## [Directions]
Every line containing "with" should be identified and copied from the data below.

══ Raw data

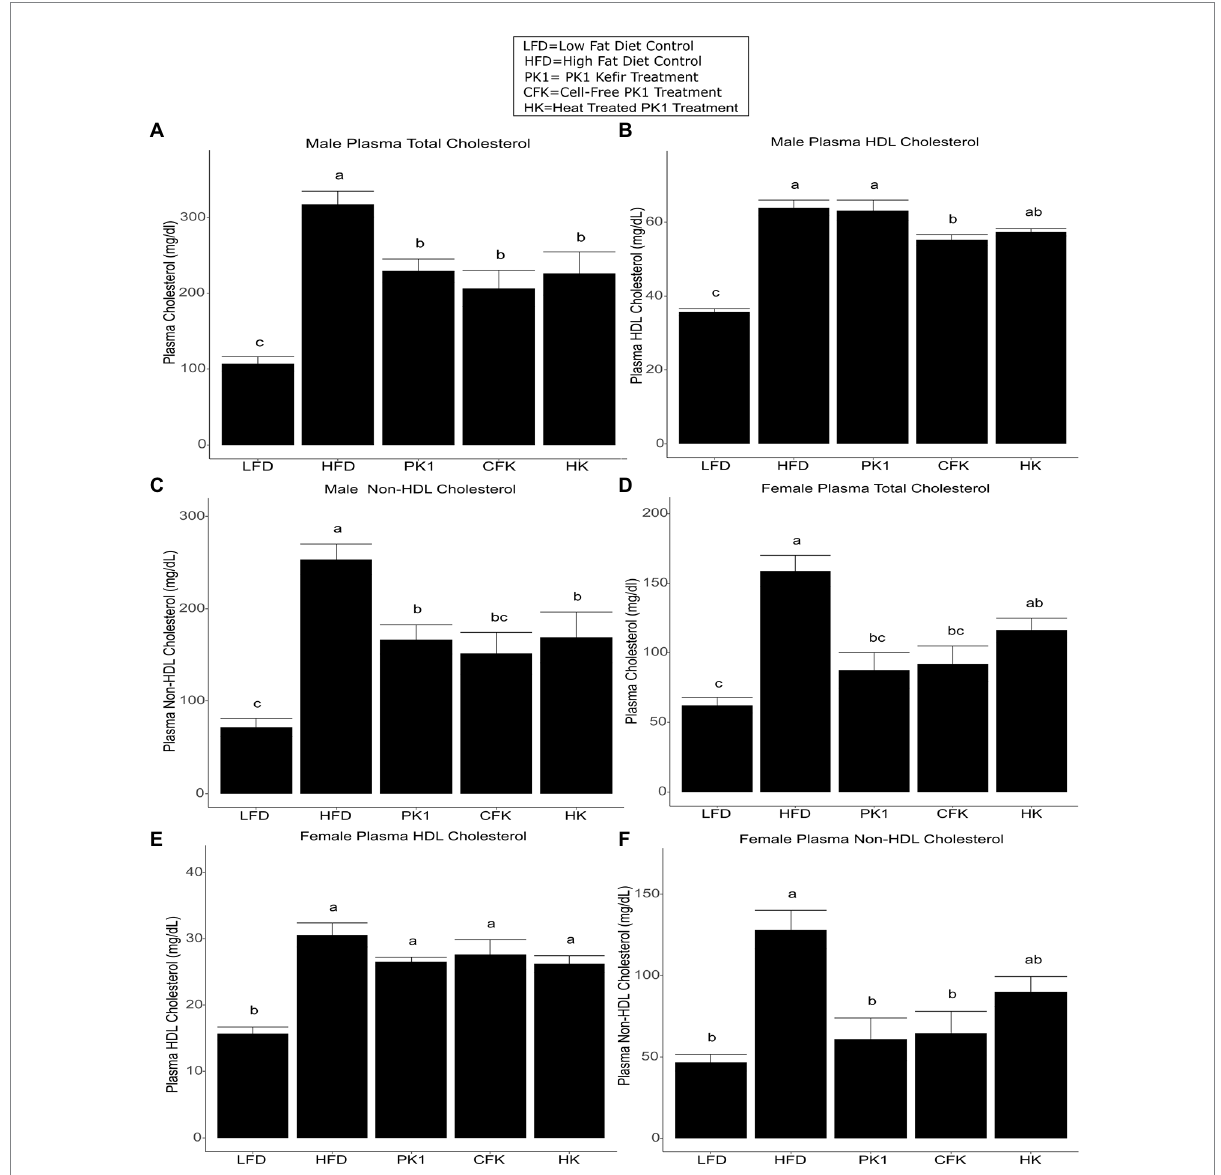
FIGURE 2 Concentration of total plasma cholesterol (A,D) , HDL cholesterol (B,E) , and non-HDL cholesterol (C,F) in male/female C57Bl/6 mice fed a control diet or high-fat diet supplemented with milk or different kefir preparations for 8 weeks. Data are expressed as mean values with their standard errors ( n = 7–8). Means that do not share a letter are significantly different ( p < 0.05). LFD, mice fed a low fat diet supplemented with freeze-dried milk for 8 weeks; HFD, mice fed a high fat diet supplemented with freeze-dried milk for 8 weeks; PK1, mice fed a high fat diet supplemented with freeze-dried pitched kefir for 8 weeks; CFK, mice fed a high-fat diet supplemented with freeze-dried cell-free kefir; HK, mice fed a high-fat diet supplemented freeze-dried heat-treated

════
══ Raw data

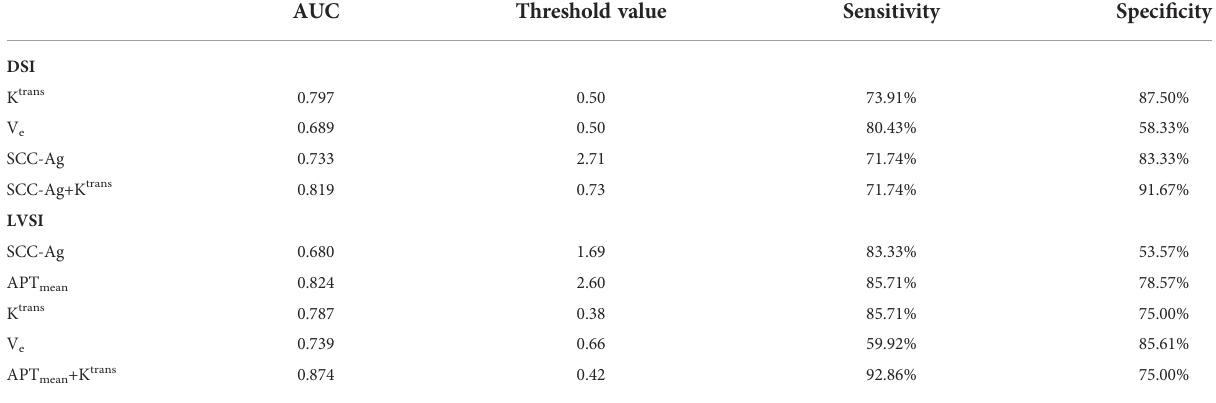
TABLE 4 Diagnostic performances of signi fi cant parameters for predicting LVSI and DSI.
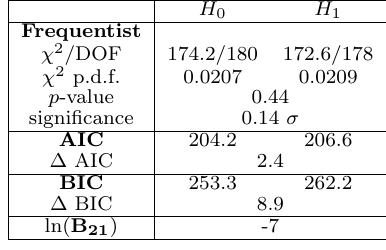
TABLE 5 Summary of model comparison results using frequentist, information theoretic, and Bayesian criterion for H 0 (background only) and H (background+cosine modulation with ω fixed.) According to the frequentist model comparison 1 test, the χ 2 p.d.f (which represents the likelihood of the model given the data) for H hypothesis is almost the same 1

════

## [Answer box]
FIGURE 2 Concentration of total plasma cholesterol (A,D) , HDL cholesterol (B,E) , and non-HDL cholesterol (C,F) in male/female C57Bl/6 mice fed a control diet or high-fat diet supplemented with milk or different kefir preparations for 8 weeks. Data are expressed as mean values with their standard errors ( n = 7–8). Means that do not share a letter are significantly different ( p < 0.05). LFD, mice fed a low fat diet supplemented with freeze-dried milk for 8 weeks; HFD, mice fed a high fat diet supplemented with freeze-dried milk for 8 weeks; PK1, mice fed a high fat diet supplemented with freeze-dried pitched kefir for 8 weeks; CFK, mice fed a high-fat diet supplemented with freeze-dried cell-free kefir; HK, mice fed a high-fat diet supplemented freeze-dried heat-treated
TABLE 5 Summary of model comparison results using frequentist, information theoretic, and Bayesian criterion for H 0 (background only) and H (background+cosine modulation with ω fixed.) According to the frequentist model comparison 1 test, the χ 2 p.d.f (which represents the likelihood of the model given the data) for H hypothesis is almost the same 1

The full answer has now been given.